╭─ Passage shown

As Israeli forces entered Gaza on Friday to fight Hamas, phone and internet service was severed, sowing chaos for Palestinian civilians and leaving rescuers driving blindly toward explosions.
For 34 hours, the vast majority of the more than two million Palestinians who live in Gaza had no way to reach the outside world, or one another.
They had no way to know whether their loved ones were alive or dead. Emergency phone lines stopped ringing. Desperate paramedics tried to save people by driving toward the sound of explosions. Wounded people were left to die in the street.
On Friday at sunset, three weeks into Israel’s bombing campaign in Gaza — and as Palestinians braced themselves for an impending Israeli ground invasion — the weak phone and internet service that had allowed some semblance of life to continue inside the blockaded enclave was suddenly severed. Two American officials said the United States believed Israel was responsible for the communications loss, speaking on the condition of anonymity because of the sensitivity of the issue.
Panic rippled through the territory.
“I felt that I had become blind and deaf, unable to see or hear,” Fathi Sabbah, a journalist based in Gaza, wrote on his Facebook profile on Sunday, after phone and internet service partly returned.

╰─

> _What to do_
• 1. According to the article on Gaza's communications blackout, for how long did most Palestinians in Gaza have no way to reach the outside world?
• 2. Quote the article on Gaza's communications blackout, starting with "On Friday at" and going on through "through the territory.".
The data comes from a separate source, not from the article on Gaza's communications blackout.

╭─ Dataset content

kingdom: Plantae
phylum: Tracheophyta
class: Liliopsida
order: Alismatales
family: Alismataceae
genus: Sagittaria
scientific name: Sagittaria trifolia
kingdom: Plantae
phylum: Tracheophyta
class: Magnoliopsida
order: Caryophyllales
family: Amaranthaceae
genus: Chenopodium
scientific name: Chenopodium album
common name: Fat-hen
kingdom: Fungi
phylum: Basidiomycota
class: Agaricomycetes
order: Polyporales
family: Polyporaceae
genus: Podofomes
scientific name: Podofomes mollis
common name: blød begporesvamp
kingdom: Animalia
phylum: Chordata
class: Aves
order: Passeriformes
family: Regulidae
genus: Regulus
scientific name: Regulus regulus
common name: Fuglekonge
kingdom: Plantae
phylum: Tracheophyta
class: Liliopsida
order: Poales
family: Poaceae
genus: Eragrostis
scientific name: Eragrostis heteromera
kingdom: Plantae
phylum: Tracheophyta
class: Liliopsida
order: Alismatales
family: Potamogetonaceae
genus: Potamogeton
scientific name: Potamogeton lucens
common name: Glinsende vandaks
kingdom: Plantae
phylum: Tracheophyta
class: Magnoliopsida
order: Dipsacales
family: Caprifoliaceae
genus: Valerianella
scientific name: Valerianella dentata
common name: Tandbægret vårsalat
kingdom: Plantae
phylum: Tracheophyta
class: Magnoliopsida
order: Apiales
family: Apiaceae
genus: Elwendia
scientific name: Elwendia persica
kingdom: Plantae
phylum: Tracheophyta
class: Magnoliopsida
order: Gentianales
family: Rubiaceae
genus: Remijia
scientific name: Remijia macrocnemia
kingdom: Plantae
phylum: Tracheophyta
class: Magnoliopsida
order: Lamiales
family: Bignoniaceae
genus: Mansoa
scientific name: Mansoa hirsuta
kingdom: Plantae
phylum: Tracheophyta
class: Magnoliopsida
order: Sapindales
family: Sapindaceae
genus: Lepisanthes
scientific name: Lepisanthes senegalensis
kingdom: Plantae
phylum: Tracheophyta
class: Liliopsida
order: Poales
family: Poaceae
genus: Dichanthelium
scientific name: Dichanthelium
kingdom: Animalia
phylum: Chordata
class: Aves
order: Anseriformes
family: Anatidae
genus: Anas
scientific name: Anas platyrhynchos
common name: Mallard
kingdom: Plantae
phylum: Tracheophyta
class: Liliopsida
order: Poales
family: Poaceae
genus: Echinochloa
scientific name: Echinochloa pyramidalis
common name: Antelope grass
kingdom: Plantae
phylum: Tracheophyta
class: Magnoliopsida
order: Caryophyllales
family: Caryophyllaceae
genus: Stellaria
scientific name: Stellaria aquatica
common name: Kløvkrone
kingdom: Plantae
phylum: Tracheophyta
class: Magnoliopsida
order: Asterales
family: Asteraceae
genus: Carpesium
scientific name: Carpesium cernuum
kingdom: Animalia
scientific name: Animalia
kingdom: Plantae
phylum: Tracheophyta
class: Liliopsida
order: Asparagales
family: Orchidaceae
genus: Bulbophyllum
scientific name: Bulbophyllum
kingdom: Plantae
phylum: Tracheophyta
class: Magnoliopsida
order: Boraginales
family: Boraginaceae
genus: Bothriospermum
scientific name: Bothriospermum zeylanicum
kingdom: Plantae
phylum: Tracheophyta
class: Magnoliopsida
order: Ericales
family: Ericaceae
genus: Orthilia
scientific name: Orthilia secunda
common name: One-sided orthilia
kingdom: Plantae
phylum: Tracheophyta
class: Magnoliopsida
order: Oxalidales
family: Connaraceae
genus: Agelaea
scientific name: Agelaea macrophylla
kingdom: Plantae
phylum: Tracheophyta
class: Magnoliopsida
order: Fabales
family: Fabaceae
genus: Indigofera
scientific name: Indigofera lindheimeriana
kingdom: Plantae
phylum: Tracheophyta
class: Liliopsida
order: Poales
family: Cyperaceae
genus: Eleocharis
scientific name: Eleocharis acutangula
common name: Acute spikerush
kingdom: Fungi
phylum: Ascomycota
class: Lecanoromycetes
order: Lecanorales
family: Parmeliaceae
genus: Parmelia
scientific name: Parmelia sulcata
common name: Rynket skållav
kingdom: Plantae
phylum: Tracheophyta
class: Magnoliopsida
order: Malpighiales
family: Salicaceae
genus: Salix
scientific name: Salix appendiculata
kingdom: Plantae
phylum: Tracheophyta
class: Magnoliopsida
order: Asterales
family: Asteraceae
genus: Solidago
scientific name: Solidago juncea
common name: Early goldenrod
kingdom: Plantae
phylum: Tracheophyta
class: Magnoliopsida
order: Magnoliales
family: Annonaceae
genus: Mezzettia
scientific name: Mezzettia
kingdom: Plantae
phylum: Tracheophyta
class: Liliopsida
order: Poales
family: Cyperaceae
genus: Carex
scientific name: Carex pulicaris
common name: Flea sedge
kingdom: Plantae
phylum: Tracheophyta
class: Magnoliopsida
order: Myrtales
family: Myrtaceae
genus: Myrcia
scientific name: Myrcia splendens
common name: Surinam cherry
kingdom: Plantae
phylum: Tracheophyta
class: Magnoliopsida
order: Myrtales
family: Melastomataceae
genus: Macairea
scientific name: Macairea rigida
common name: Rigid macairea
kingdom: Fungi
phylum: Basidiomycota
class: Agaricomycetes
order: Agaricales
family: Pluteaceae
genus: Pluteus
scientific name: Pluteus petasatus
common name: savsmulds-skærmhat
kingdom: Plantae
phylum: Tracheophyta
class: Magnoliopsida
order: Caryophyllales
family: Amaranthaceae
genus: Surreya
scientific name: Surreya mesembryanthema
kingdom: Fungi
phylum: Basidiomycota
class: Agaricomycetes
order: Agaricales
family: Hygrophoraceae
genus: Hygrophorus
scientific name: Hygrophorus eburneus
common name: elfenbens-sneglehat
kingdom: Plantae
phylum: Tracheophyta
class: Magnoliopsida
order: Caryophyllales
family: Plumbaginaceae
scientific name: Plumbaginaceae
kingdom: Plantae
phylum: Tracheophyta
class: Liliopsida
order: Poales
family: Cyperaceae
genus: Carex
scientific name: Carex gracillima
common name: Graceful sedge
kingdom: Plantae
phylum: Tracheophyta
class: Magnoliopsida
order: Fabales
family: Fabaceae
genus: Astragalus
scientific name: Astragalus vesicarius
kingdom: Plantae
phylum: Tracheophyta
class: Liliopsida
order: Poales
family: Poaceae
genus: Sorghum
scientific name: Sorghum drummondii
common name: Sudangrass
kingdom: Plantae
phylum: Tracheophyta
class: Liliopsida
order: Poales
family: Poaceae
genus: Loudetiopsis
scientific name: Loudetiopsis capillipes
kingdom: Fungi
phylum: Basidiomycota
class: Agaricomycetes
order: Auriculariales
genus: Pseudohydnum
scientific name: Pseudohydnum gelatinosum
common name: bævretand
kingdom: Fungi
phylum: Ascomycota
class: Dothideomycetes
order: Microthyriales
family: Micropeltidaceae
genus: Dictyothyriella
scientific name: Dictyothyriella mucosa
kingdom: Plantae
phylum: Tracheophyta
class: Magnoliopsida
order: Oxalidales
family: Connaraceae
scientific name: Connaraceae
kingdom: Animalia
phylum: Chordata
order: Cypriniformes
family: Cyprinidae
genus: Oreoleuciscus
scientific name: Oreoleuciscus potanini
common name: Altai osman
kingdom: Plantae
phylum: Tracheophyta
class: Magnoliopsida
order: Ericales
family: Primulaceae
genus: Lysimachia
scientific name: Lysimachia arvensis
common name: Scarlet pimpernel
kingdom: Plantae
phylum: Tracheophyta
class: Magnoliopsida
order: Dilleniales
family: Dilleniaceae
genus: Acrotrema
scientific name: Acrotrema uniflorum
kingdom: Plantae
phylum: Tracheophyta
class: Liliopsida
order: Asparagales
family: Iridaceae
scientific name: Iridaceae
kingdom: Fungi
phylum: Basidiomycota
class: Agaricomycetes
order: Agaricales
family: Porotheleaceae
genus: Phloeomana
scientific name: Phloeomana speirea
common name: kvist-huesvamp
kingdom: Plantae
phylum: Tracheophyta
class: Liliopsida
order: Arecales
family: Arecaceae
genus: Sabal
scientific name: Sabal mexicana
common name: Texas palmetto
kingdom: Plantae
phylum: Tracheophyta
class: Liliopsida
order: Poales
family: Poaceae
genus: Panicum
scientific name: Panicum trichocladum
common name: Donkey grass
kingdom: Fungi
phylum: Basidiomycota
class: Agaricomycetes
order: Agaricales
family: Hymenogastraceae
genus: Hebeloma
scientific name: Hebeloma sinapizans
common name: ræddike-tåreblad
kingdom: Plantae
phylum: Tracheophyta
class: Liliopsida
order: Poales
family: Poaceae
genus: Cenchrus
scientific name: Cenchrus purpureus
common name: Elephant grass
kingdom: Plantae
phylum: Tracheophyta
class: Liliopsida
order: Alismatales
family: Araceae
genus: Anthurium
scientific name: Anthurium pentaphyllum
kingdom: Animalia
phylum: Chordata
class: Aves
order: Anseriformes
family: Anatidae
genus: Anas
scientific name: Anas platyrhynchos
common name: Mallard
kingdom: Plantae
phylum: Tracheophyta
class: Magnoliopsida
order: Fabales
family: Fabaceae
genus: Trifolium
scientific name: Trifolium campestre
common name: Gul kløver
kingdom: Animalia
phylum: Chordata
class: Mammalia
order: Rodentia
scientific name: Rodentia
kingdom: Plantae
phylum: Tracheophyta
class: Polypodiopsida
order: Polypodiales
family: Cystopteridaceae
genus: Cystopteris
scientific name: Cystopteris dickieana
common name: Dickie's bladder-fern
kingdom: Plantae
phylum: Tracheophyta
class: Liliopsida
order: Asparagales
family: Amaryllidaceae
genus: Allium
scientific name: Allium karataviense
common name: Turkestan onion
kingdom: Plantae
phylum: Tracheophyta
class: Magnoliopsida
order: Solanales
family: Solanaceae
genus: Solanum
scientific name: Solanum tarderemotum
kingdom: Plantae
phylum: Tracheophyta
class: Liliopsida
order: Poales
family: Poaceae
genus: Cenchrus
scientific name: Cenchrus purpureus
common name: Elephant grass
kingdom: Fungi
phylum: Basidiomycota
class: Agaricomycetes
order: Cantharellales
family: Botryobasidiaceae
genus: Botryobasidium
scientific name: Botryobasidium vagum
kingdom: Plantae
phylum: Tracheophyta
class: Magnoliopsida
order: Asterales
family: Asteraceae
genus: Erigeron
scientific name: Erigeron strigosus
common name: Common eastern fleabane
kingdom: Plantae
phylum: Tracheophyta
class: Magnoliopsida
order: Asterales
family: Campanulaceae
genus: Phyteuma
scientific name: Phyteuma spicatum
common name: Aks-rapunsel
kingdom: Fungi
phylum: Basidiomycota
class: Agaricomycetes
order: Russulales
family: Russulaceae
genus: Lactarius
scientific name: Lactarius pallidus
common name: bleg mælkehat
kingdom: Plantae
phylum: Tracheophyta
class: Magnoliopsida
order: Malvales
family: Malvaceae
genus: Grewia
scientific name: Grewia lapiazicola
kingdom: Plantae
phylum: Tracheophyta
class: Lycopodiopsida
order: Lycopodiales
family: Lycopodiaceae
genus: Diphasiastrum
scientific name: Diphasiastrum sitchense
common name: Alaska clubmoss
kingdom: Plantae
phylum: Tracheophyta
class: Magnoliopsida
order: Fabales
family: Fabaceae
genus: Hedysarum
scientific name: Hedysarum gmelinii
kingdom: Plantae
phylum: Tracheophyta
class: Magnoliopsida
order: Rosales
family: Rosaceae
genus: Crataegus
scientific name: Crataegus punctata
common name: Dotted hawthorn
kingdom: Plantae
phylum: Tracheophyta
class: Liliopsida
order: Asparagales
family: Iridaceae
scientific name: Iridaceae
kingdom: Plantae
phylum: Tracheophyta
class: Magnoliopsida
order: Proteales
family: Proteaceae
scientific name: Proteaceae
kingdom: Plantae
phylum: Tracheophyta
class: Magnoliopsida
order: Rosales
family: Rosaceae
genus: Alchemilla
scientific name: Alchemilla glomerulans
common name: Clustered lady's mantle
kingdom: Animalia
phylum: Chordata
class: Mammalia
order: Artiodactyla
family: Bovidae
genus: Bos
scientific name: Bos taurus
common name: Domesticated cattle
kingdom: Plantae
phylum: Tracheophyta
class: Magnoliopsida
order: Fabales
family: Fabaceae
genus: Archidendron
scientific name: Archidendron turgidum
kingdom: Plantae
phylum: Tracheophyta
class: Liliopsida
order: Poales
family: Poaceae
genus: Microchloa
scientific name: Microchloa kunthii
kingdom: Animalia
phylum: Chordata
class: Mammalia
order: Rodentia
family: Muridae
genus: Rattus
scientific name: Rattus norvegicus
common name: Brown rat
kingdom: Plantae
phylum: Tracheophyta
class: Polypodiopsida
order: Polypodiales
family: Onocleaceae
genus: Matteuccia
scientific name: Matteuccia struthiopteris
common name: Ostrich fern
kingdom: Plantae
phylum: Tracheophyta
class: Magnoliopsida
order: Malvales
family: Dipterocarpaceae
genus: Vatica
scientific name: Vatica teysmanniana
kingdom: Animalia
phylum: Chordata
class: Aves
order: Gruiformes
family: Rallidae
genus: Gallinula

╰─

> _Task-by-task results_
• 1. 34 hours.

• 2.
On Friday at sunset, three weeks into Israel’s bombing campaign in Gaza — and as Palestinians braced themselves for an impending Israeli ground invasion — the weak phone and internet service that had allowed some semblance of life to continue inside the blockaded enclave was suddenly severed. Two American officials said the United States believed Israel was responsible for the communications loss, speaking on the condition of anonymity because of the sensitivity of the issue.
Panic rippled through the territory.